The invention is illustrated by means of the following examples without limiting the generality of its scope.

EXAMPLE 1

The mucosal membrane-facing surfaces of a healing cap previously heated to 70° C. that has a mass of 793.6 mg and is made of titanium are sprayed with a 5% ethanolic solution of chlorhexidine palmitate in which 1% ibuprofen is dissolved. A transparent layer is thus formed. The mass of the coating is 2.1 mg.

EXAMPLE 2

The mucosal membrane-facing surfaces of a healing cap previously heated to 70° C. that has a mass of 766.9 mg and is made of titanium are sprayed with a 5% ethanolic solution of chlorhexidine palmitate in which 1% diclofenac is dissolved.
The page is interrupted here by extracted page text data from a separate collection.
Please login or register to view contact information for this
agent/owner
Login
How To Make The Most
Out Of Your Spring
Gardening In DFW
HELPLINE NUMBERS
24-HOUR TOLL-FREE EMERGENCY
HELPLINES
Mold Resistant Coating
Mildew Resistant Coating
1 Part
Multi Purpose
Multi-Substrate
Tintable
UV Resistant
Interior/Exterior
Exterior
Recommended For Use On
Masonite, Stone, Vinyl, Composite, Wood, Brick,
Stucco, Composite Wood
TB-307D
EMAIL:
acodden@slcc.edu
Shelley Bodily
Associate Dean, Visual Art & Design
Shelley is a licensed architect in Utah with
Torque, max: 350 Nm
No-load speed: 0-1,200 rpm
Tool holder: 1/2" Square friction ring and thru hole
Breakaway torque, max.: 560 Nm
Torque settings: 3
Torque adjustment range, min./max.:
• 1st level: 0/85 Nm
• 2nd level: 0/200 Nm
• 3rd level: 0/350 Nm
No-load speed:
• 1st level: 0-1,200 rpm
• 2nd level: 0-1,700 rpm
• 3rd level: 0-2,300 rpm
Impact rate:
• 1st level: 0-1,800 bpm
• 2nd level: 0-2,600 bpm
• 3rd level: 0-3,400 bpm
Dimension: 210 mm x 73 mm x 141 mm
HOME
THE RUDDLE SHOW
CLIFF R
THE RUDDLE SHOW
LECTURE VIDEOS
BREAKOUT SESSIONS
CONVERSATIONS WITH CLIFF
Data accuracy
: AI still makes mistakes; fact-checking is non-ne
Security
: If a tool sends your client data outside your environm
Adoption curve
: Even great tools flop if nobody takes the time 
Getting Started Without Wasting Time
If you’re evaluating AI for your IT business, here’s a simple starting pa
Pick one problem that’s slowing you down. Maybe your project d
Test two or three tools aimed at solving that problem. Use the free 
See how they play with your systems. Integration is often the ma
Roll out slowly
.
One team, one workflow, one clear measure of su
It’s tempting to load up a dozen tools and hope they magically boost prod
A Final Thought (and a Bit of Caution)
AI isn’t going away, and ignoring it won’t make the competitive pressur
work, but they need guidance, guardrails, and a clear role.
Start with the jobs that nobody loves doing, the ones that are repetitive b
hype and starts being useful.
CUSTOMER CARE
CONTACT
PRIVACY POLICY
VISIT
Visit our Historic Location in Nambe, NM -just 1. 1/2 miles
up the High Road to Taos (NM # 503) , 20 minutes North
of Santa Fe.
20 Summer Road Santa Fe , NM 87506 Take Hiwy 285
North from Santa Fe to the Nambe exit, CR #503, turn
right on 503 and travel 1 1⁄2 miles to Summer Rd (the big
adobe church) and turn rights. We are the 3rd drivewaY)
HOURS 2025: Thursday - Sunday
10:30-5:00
A transparent layer is thus formed. The mass of the coating is 1.7 mg.

EXAMPLE 3

The mucosal membrane-facing surfaces of a healing cap previously heated to 70° C. that has a mass of 753.9 mg and is made of titanium are sprayed with a 5% ethanolic solution of chlorhexidine palmitate in which 1% prostaglandin E2, which acts selectively on EP4 receptors, is dissolved. A transparent layer is thus formed.

EXAMPLE 4

The mucosal membrane-facing surfaces of a healing cap previously heated to 70° C. that has a mass of 791.39 mg and is made of titanium are sprayed with a 5% ethanolic solution of chlorhexidine palmitate in which 1% simvastatin is dissolved. A transparent layer is thus formed.

EXAMPLE 5

The mucosal membrane-facing surfaces of a healing cap previously heated to 70° C. that has a mass of 791.39 mg and is made of titanium are sprayed with a 5% ethanolic solution of chlorhexidine palmitate in which 1% aledronate is dissolved. A transparent layer is thus formed.

EXAMPLE 6

The mucosal membrane-facing surfaces of a healing cap previously heated to 70° C. that has a mass of 791.39 mg and is made of titanium are sprayed with a 5% ethanolic solution of chlorhexidine palmitate in which 1% dexamethasone is dissolved. A transparent layer is thus formed.

EXAMPLE 7

The mucosal membrane-facing surfaces of a healing cap previously heated to 70° C. that has a mass of 791.39 mg and is made of titanium are sprayed with a 5% ethanolic solution of chlorhexidine palmitate in which 1% estradiol is dissolved. A transparent layer is thus formed.